Melanie Newport, a history PhD candidate at Temple University, rounded out the panel with her paper on LEAA funding to expand Chicago’s Cook County Jail. Echoing the other two panelists, Newport observed the internal contradictions within 1970s federal law enforcement policy—the Department of Justice was suing Cook County Jail over its brutal conditions and LEAA was funding bail reform in Chicago even as LEAA was also funding a massive expansion in the jail’s capacity. Newport noted a persistent gap between local ambitions to build jails and local capacity to actually fund and administer those jails—a gap that federal dollars helped to fill. Newport emphasized, however, that federal funding for programs and federal funding for construction had very different legacies. Bail reform and treatment programs came and went with the vicissitudes of outside funding, but once new jail cells were built, they were there to stay. In contrast to federal investments in programming, then, federal investments in physical infrastructure represent a form of policy direction that is especially lasting and especially hard to challenge later on. LEAA might seem to have been internally contradictory if we just take a snapshot of the 1970s, but in the long run, LEAA’s legacy in Chicago appears more uniformly pro-carceral.

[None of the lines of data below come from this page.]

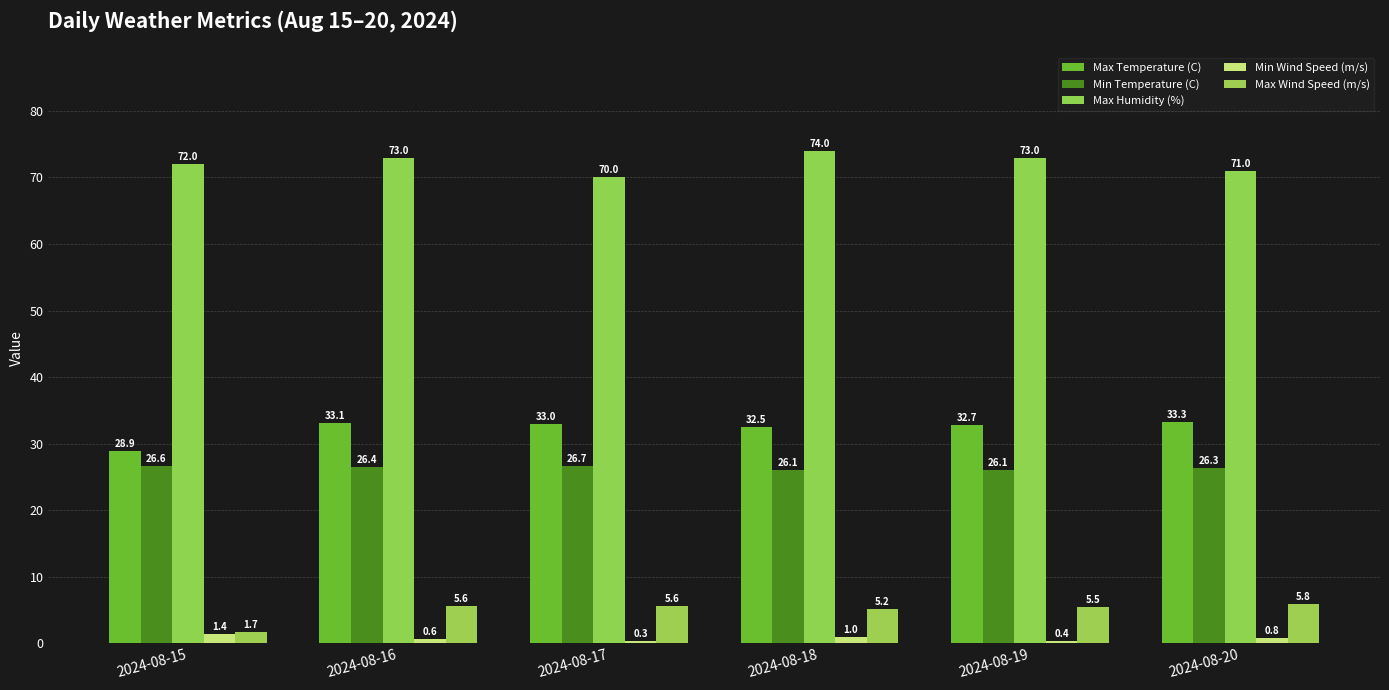

Are the bars horizontal?

No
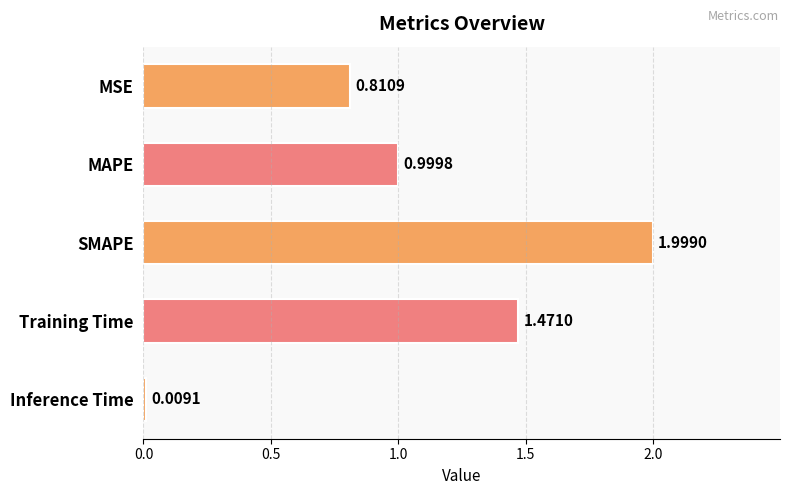

What is the sum of all values?

5.3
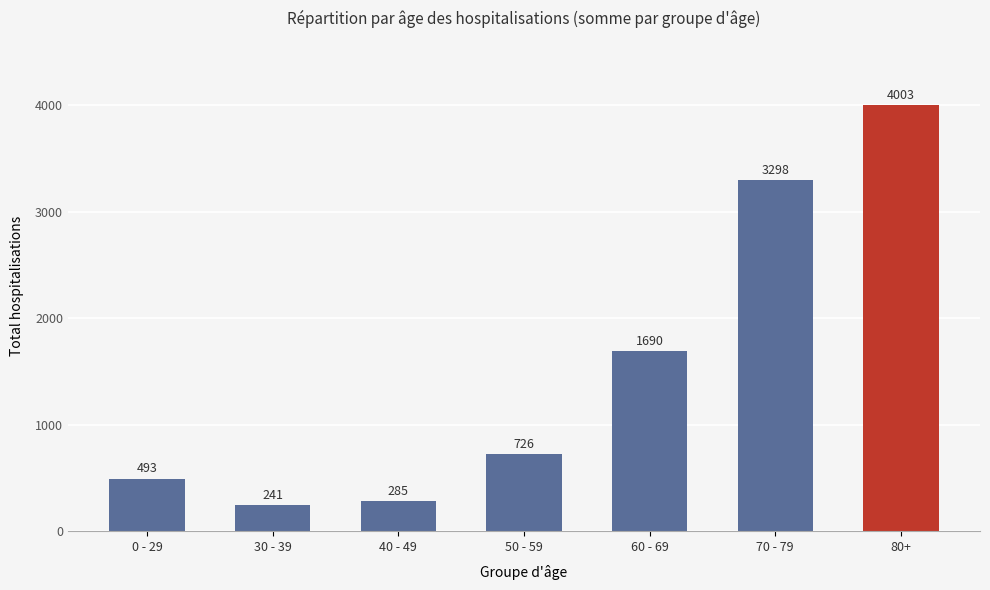

Does the chart contain any negative values?

No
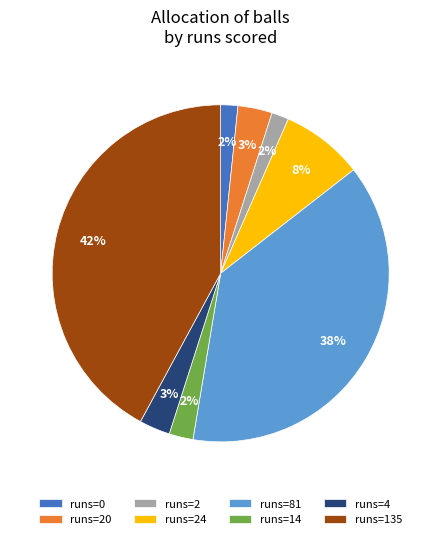

To the nearest percent, what portion does runs=14 represent?

2%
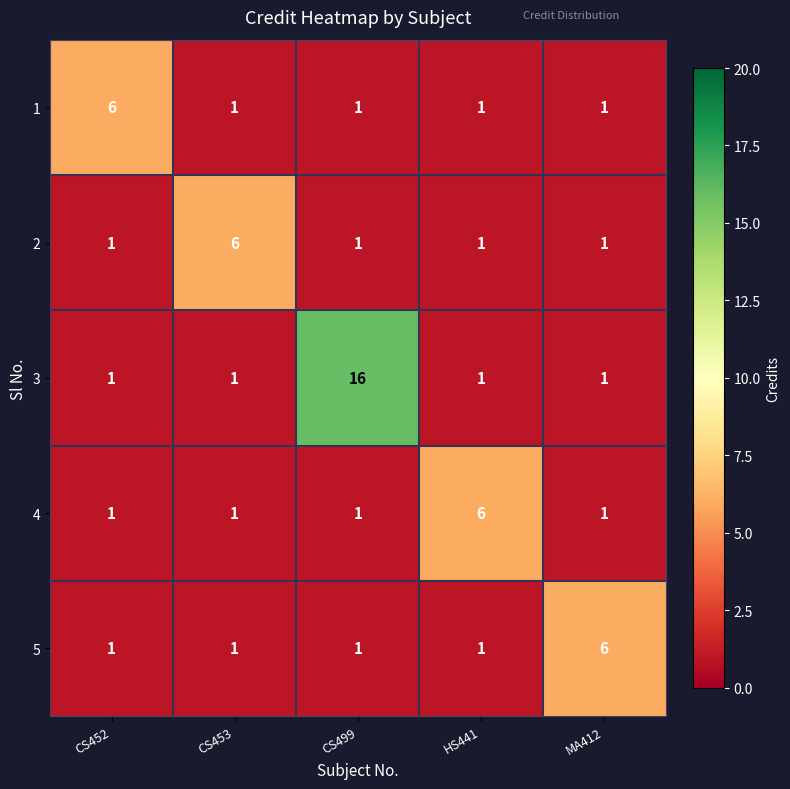

Reading right to left, list all the values displayed in this chart.

1: 1	1	1	1	6
2: 1	1	1	6	1
3: 1	1	16	1	1
4: 1	6	1	1	1
5: 6	1	1	1	1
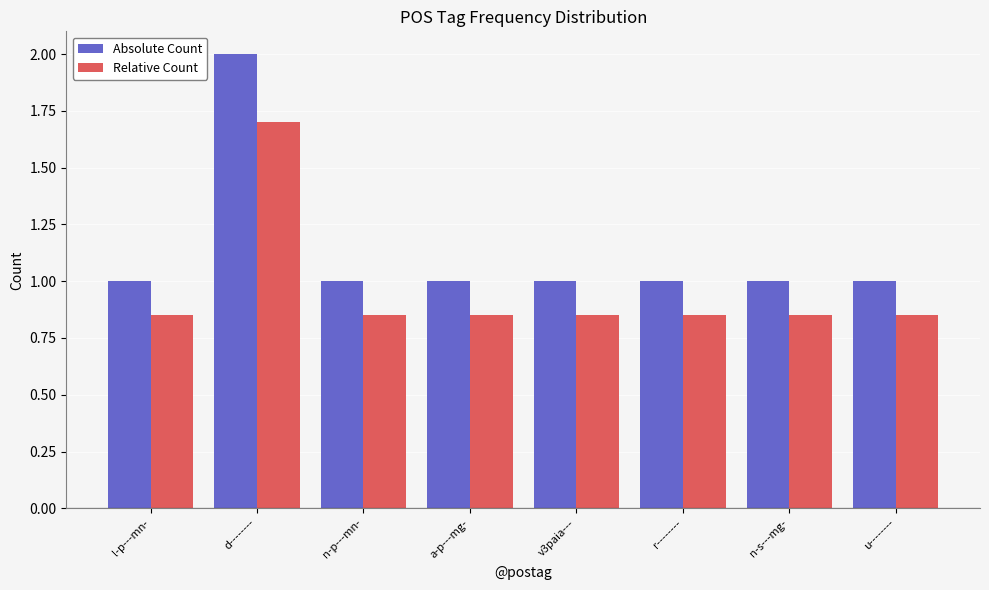

How many data points does each series have?

8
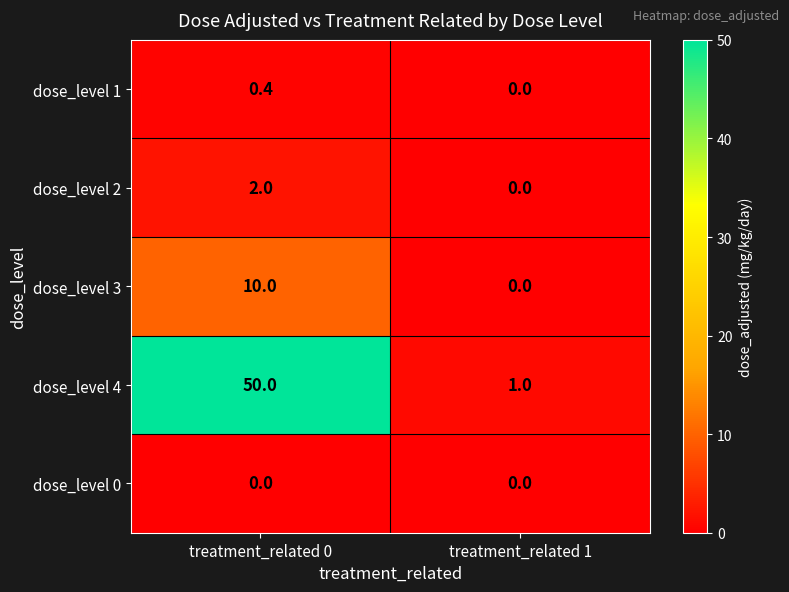

What is the difference between the maximum and minimum values in the dose_level 4 series?

49.0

In her comments, Elizabeth Hinton, Assistant Professor of History and African-American Studies at Harvard, noted that her forthcoming book views LEAA primarily from the perspective of federal policymakers. These three papers complemented her work by providing a view of LEAA from the periphery, from the perspective of the state and local entities that distributed and received LEAA funds. Together, the papers illuminated “the uneven development of the carceral state in the United States,” showing that state and local policymakers had a range of choices in how they used federal funds and responded to federal incentives, and some chose to plan quite deliberately for mass incarceration—complicating social science accounts of mass incarceration as simply an unintended or unforeseen consequence of other policy projects. Newport’s evidence, in particular, suggests that Chicago officials envisioned and concertedly planned for an expanding jail population.